Standard & Poor's cut two notches from its long-term rating - to high-risk "B-" - for BES, following Tuesday's failure by the Espirito Santo family's Rioforte holding company to repay 847 million euros in debt to Portugal Telecom (LS:PTC), which forced the telecom firm to take a cut in its stake of a merger with Brazil's Oi.
S&P said its action reflected "our assessment that BES' capital position has weakened as a result of the higher losses that, according to our expectations, it is likely to face given its direct exposure to the Espirito Santo Financial Group (ESFG), to its subsidiaries, and to Rioforte."
Sources have told Reuters that Rioforte is preparing to file for creditor protection in Luxembourg, where it is registered.
Moody's rating agency - which last week cut BES by three notches to "B3" - downgraded Espirito Santo Financial Group (LS:ESF) by two notches to "Ca", citing "the heightened risk of default for the group, combined with the potential for significant losses for bondholders."
It also said ESFG's financial flexibility was becoming increasingly limited, evidenced by Monday's fire sale of a 4.99 percent stake in BES at a big discount.
Although the Espirito Santo family no longer controls the bank, ESFG is still the largest single shareholder in BES with a 20 percent stake.
BES shares sank 9.9 percent to 0.41 euros by 1106 GMT (12:06 p.m. BST), just above its all-time low of 0.36 euros hit on Tuesday.

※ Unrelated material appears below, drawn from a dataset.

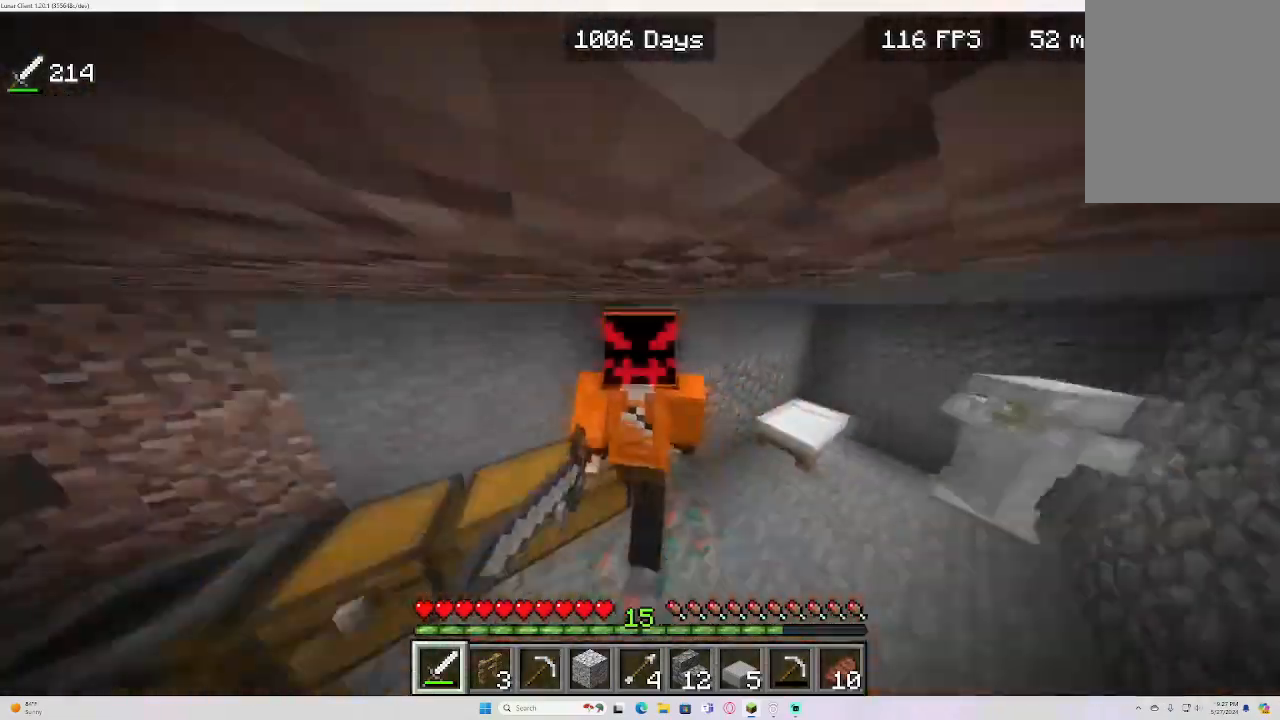
{"keys": ["w"], "mouse": ["left"], "events": [[100, "mouse_left", "down"], [200, "mouse_left", "up"], [267, "mouse_left", "down"]]}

"The rating cut is another blow in what has been a very negative news flow about the group, which stokes the uncertainty in the market, not allowing BES to have two straight sessions of gains," said Jose Novo, a trader at Orey iTrade brokers.
Reflecting widespread fear among investors that BES's problems are still far from clear, he added: "The difficulties of the group need to be spelled out."
"SERIOUS SITUATION"
Concerns surrounding the Espirito Santo banking clan, which founded BES more than a century ago, were sparked by an audit of a family holding company that owns Rioforte which found a "serious financial situation" there.
Those jitters spread last week to Europe and beyond, raising new concerns about Portugal generally only two months after it exited an international bailout deal.
The problems at BES initially pushed Portugal's bond yields higher, but in the past few days those yields have fallen again - to 3.70 percent on Wednesday after Tuesday's 3.76 percent.
The BES rating remains on S&P's Creditwatch and could be downgraded again. S&P said it saw "an increased likelihood" of a negative impact on its assessment of BES' solvency, given the magnitude of BES' exposure to these companies.
It said "potential new impairments associated with BES' direct exposure to the ESFG group entities and Rioforte could be of a magnitude at least offsetting the benefit from BES' recently completed capital increase."
BES raised 1.04 billion euros in a capital increase in May-June. It first reported unspecified "material irregularities" at Rioforte's parent company Espirito Santo International in the capital hike prospectus in late May.
Later on Thursday, financa minister Maria Luis Albuquerque will speak to a parliament committee about BES' situation. The government has said the bank is well-capitalised and does not require state aid, but there are still many unanswered questions on its total exposure to the family's troubled companies.
BES's problems wiped out 57 percent of its value in the past month, despite a 20 percent surge on Wednesday that analysts attributed to bargain-hunting and reports the bank's new CEO may bring in new shareholders to reinforce the bank's capital.
Bank of Portugal chief Carlos Costa has also said that although he sees no need for a capital increase at BES, if any additional capital were needed there are shareholders interested in taking part in a BES capital increase.